Sakamoto | Capitão Bolsonaro perde batalha e terceiriza culpa

Impressiona a covardia do presidente da República diante de sua derrota na Batalha das 100 mil Mortes por covid-19. O termo é forte, mas foi ele quem o trouxe para o debate público quando o usou para designar os brasileiros que, atendendo o alerta de médicos e cientistas, ficaram em casa para proteger a si mesmo e aos outros.

Neste sábado (8), quando essa montanha de corpos foi oficialmente registrada, ele se negou a falar sobre o que passou, como se um presidente da República não tivesse nada a explicar sobre a mais importante guerra travada em território brasileiro de nosso tempo. Ainda mais um presidente que age, desde o começo, como se estivesse liderando a invasão inimiga. Se tivesse sido um militar, isso seria vergonhoso.

Em uma democracia, haveria uma coletiva à imprensa em que o próprio governante responderia às perguntas, defendendo seu plano com argumentos racionais e sem ataques rasteiros. Por aqui, temos déficit de racionalidade, de planejamento, de democracia.

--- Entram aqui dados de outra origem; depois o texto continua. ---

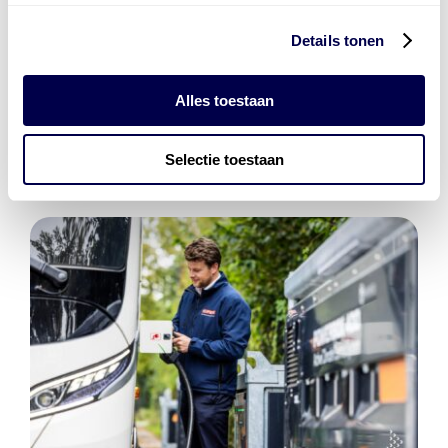
Details tonen
Den Hartog Energies
bestaat uit
vier divisies
Alles toestaan
Selectie toestaan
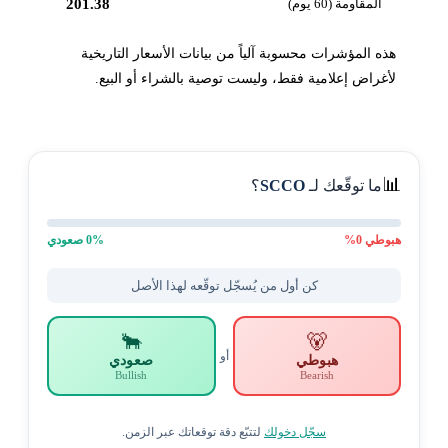
المقاومة (60 يوم)
201.38
هذه المؤشرات محسوبة آلياً من بيانات الأسعار التاريخية
لأغراض إعلامية فقط، وليست توصية بالشراء أو البيع.
📊
ما توقّعك لـ
SCCO
؟
هبوطي
0
%
% صعودي
0
كن أول من يُسجّل توقّعه لهذا الأصل
🐂
🐻
أو
هبوطي
صعودي
Bullish
Bearish
سجّل دخولك
لتتبّع دقة توقعاتك عبر الزمن.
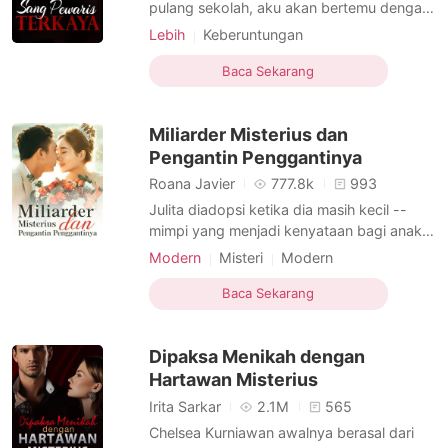
Cerita Pilihan
pulang sekolah, aku akan bertemu dengan
pemandangan ayahku yang sibuk di dapur.
Lebih
Keberuntungan
Dari ingatanku yang paling awal, aku akan
Menyembunyikan identitas
Bijaksana
selalu ingat ayahku mengenakan seragam
Baca Sekarang
pabrik lamanya di rumah. Rambutnya
seputih salju dan kulitnya sangat gelap. Dia
Miliarder Misterius dan
biasanya mero
Pengantin Penggantinya
Roana Javier
777.8k
993
Julita diadopsi ketika dia masih kecil --
mimpi yang menjadi kenyataan bagi anak
yatim. Namun, hidupnya sama sekali tidak
Modern
Misteri
Modern
bahagia. Ibu angkatnya mengejek dan
Saingan cinta
menindasnya sepanjang hidupnya. Julita
Baca Sekarang
Menyembunyikan identitas
Selebriti
mendapatkan cinta dan kasih sayang
CEO
Dewasa
Cerdas
orang tua dari pelayan tua yang
Dipaksa Menikah dengan
membesarkannya. Sayangnya, wanita tu
Hartawan Misterius
Irita Sarkar
2.1M
565
Chelsea Kurniawan awalnya berasal dari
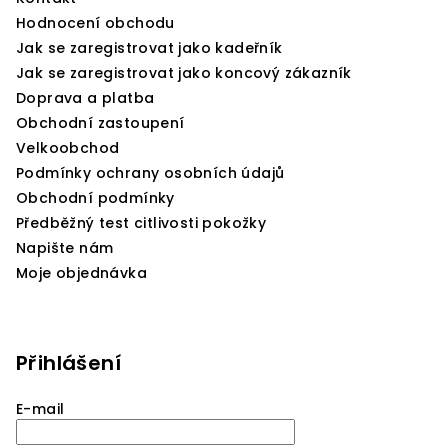
í
Hodnocení obchodu
Jak se zaregistrovat jako kadeřník
Jak se zaregistrovat jako koncový zákazník
Doprava a platba
Obchodní zastoupení
Velkoobchod
Podmínky ochrany osobních údajů
Obchodní podmínky
Předběžný test citlivosti pokožky
Napište nám
Moje objednávka
Přihlášení
E-mail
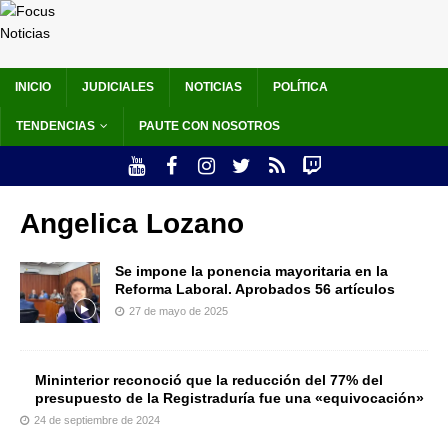
INICIO
JUDICIALES
NOTICIAS
POLÍTICA
TENDENCIAS
PAUTE CON NOSOTROS
Angelica Lozano
Se impone la ponencia mayoritaria en la
Reforma Laboral. Aprobados 56 artículos
27 de mayo de 2025
Mininterior reconoció que la reducción del 77% del
presupuesto de la Registraduría fue una «equivocación»
24 de septiembre de 2024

De resto, ele gastou mais espaço das postagens criticando o lockdown, brigando com a cobertura da TV Globo e defendendo a hidroxicloroquina do que fornecendo informações úteis para a população sobre o que podemos esperar de agora em diante. De forma cínica, disse que "desinformação mata".

Ao longo do sábado, milícias digitais do presidente tentaram transferir a responsabilidade pelas mortes a prefeitos e governadores, mentindo novamente sobre uma decisão do Supremo Tribunal Federal que teria tirado de Bolsonaro o comando político da crise. Na verdade, o disse que Estados e municípios também devem atuar na tomada de decisões, não que o governo federal não seja responsável.

Além disso, a corte não disse que Bolsonaro deveria se furtar de liderar o país na articulação de um plano de enfrentamento ao problema que envolvesse diferentes atores da federação e os Três Poderes. Tampouco afirmou que ele poderia atrasar os repasses de recursos para o combate à pandemia, como identificou o Tribunal de Contas da União (TCU). Ou que ele poderia deixar o vírus entrar livremente através de aeroportos internacionais abertos, enquanto o mundo fechava fronteiras.

Bolsonaro preferiu menosprezar o inimigo e, à medida que o Brasil ia perdendo terreno para o coronavírus, fechou-se em uma narrativa negacionista. Forçou os trabalhadores a voltarem ao serviço de forma a reduzir a depressão econômica da pandemia, de olho na viabilidade de seu governo e em sua reeleição, arriscando vidas. E começou a fazer propaganda de um remédio (com tanta eficácia quanto beber água) cujos efeitos colaterais também trazem óbitos que, mais tarde, entrarão em seu currículo.

O Brasil transformou a morte em massa em rotina. Tanto que a frase do presidente "a gente lamenta todos os mortos, mas é o destino de todo mundo" tem sido repetida por muitos, de empresários a motoristas de táxis, na normalização do morticínio.

Espero que ele sinta orgulho disso, pois será lembrado como o seu legado.